**WHAT TO WORK ON**:
Read the records below. Copy each line where the string "SQUARE" occurs.

******************************

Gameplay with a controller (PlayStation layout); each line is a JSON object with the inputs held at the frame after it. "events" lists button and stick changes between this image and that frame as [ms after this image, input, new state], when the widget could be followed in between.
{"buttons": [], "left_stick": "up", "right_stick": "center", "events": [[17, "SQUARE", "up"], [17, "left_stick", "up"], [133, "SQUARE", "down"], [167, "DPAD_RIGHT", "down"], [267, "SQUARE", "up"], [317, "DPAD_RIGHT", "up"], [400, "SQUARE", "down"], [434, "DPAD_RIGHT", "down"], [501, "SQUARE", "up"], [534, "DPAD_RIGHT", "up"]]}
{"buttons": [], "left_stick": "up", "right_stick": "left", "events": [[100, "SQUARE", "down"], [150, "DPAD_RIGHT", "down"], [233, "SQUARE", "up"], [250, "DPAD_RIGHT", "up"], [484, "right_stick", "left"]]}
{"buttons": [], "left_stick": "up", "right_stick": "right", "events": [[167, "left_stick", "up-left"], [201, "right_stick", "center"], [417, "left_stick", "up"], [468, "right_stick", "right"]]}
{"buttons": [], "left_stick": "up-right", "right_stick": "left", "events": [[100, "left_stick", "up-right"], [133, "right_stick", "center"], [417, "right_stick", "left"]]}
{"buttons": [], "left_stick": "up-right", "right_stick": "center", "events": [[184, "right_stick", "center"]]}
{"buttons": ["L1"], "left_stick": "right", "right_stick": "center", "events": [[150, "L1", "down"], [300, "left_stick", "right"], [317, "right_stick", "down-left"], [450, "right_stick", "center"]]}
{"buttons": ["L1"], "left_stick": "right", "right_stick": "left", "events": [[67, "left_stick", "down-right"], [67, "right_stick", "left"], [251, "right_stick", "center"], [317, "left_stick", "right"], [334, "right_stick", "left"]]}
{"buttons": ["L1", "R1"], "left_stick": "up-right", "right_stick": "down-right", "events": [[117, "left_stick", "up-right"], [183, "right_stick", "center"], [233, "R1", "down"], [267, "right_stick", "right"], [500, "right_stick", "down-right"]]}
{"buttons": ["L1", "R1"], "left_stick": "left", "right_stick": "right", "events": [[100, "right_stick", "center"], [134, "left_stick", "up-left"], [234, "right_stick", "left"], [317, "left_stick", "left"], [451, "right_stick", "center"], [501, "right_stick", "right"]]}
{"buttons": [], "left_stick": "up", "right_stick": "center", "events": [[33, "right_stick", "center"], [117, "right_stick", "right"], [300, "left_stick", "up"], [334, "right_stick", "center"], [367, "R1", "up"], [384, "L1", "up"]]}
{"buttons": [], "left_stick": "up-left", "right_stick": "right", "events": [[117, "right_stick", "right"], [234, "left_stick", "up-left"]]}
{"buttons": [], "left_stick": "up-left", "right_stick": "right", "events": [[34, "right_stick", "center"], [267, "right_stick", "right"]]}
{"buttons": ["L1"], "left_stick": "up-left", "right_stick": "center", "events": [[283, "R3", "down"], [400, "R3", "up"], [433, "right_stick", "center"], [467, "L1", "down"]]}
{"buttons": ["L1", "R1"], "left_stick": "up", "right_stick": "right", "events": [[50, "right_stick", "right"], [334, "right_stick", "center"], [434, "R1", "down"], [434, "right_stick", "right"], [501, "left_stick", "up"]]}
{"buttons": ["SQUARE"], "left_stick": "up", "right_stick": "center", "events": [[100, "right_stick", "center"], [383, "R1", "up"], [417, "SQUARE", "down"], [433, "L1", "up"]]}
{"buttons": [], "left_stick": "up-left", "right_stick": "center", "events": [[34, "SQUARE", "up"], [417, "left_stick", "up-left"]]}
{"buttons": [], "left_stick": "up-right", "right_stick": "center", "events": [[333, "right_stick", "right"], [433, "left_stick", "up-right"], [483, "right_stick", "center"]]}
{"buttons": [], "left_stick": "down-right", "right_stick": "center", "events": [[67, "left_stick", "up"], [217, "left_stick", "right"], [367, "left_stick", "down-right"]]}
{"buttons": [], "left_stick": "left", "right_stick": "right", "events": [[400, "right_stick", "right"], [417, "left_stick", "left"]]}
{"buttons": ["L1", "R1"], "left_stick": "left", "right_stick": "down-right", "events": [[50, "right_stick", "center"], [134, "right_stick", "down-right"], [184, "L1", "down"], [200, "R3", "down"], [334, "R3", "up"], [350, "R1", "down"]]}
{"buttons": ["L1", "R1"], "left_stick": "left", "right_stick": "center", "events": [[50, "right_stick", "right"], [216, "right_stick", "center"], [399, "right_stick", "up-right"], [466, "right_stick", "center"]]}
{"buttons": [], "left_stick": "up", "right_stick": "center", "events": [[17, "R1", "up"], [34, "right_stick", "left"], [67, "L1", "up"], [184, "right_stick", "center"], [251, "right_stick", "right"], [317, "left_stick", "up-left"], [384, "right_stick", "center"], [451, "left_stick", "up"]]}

******************************

**PROBLEM SOLUTION**:
{"buttons": [], "left_stick": "up", "right_stick": "center", "events": [[17, "SQUARE", "up"], [17, "left_stick", "up"], [133, "SQUARE", "down"], [167, "DPAD_RIGHT", "down"], [267, "SQUARE", "up"], [317, "DPAD_RIGHT", "up"], [400, "SQUARE", "down"], [434, "DPAD_RIGHT", "down"], [501, "SQUARE", "up"], [534, "DPAD_RIGHT", "up"]]}
{"buttons": [], "left_stick": "up", "right_stick": "left", "events": [[100, "SQUARE", "down"], [150, "DPAD_RIGHT", "down"], [233, "SQUARE", "up"], [250, "DPAD_RIGHT", "up"], [484, "right_stick", "left"]]}
{"buttons": ["SQUARE"], "left_stick": "up", "right_stick": "center", "events": [[100, "right_stick", "center"], [383, "R1", "up"], [417, "SQUARE", "down"], [433, "L1", "up"]]}
{"buttons": [], "left_stick": "up-left", "right_stick": "center", "events": [[34, "SQUARE", "up"], [417, "left_stick", "up-left"]]}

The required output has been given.